Stevie Nicks - Musician - Fleetwood Mac - 1981

(Credits: Far Out / YouTube Still)

Fri 23 January 2026 21:00, UK

In 1981, Stevie Nicks could have packed up her things and left Fleetwood Mac altogether.

Four years after the dust of Rumours had settled, with their 1979 effort Tusk hinting towards a slight decline in, Nicks bravely pivoted from the band who gave her the stardom she desired and stepped out into her own spotlight with her debut album Bella Donna, which boasted hits ‘Edge Of Seventeen’ and ‘Stop Draggin’ My Heart Around’, while announcing herself as eternal rock and roll royalty.

A bright new future emerged in front of her, one devoid of the pain that was riddled within Fleetwood Mac and instead one that put her as the captain of her own destiny. Moreover, with Jimmy Iovine in charge, Nicks’ solo project offered her an opportunity to work with legends outside of her own band, giving her a further taste of what awaited her outside the borders of Fleetwood Mac.

“We were like Joni Mitchell and Crosby, Stills and Nash, living in this great house and making music,” Nicks remembers. “It was one of those real rock ’n’ roll experiences that you can never forget.”

The result was not only an artistic success for Nicks, but a commercial one also. The record reached number one on the US Billboard 100, just a few weeks after its release, before continuing to climb the record books and hitting platinum status in under three months. Eventually, the record hit quadruple-platinum for shipping four million copies, which drastically superseded the performance of Tusk.

Subsequently, Nicks earned herself a ticket off the emotional rollercoaster that she endured in the 1970s and provided herself with an opportunity to move on and leave Fleetwood Mac in the dust.

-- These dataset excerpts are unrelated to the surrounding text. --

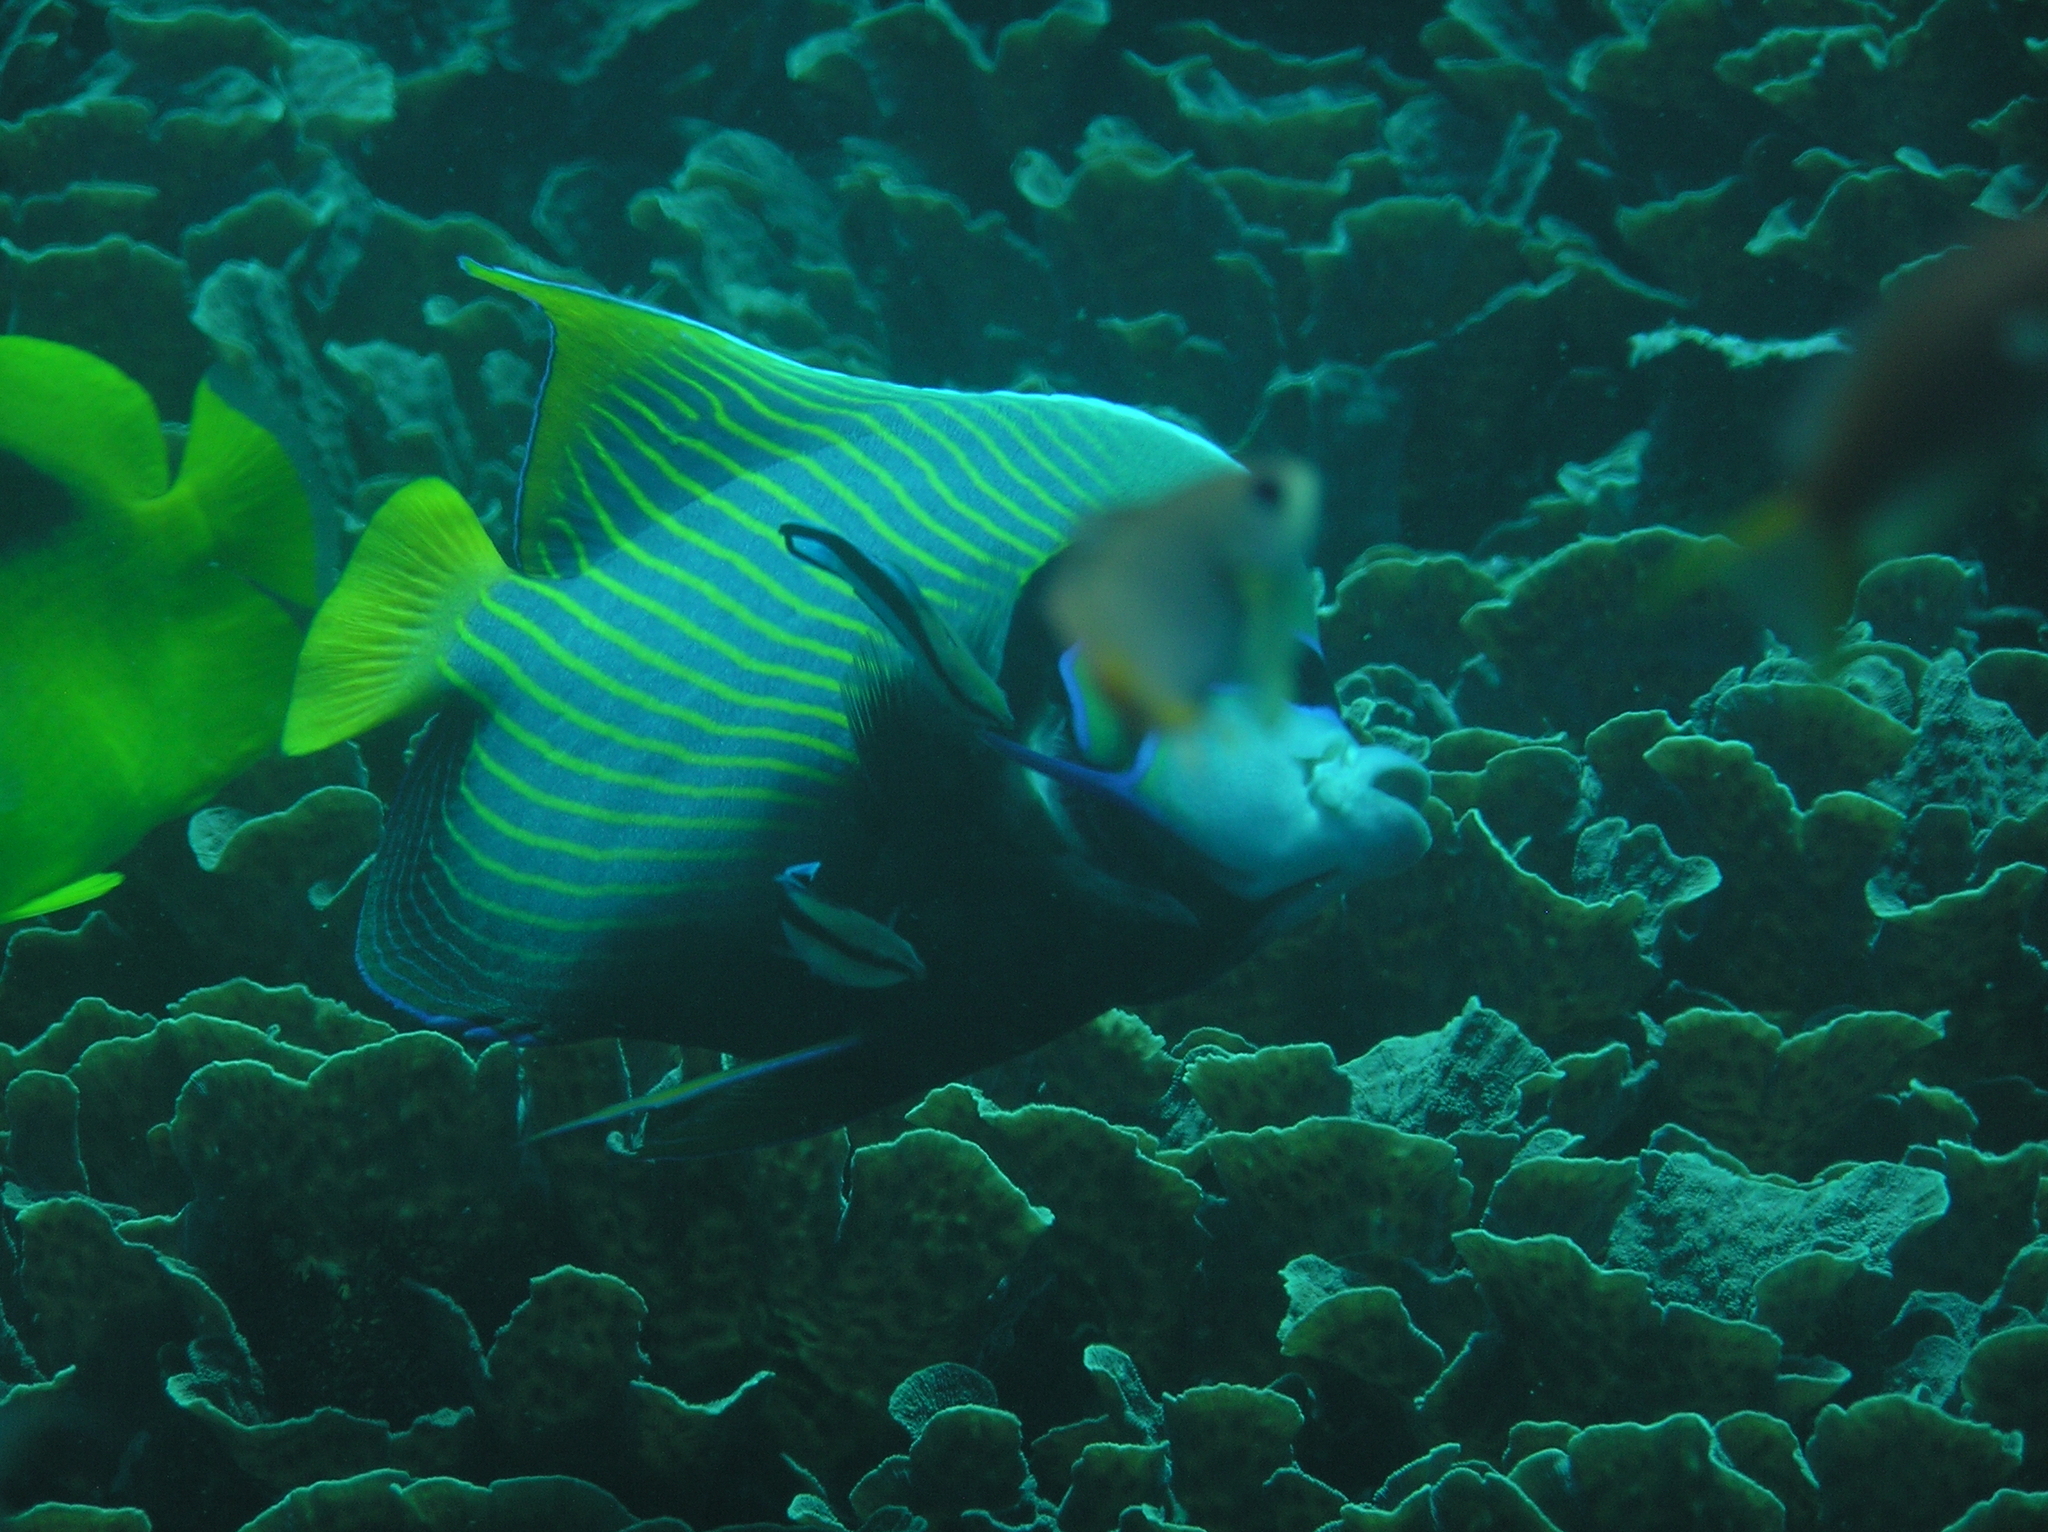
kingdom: Animalia
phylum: Chordata
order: Perciformes
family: Labridae
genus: Labroides
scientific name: Labroides dimidiatus
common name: Blue diesel wrasse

But Nicks had an almost Stockholm syndrome-like relationship with the band – maybe not Lindsey Buckingham, but the remaining three members to whom the band meant everything. Against all better judgment, there was always something within Nicks’ subconscious that left her indebted to the band.

So after a whirlwind solo experience, Nicks returned to the band, with Iovine – her now boyfriend – in tow, to record their 1982 record Mirage. Nicks remembered, “I woke up three days later, in France, with no ice, no air-conditioning, in this stupid castle, and I’m thinking: ‘What just happened? Did I dream the entirety of that record?’”

Immediately, she found herself within the sort of emotional toxicity that she had freed herself from, and largely at the hands of Buckingham. She continued, “And Lindsey was not in a very good humour because I’d just made this solo record and I’ve brought my new producer boyfriend with me. They almost got in a fight. Jimmy was meant to be there for ten days but he left the next morning, he was so pissed off.”

She continued on for another decade under that rule, right up until 1990, when she officially left the band for the first time. At that point, she had already recorded another three solo albums and had set the wheels in motion to enjoy a career that centred around just her, and nobody else.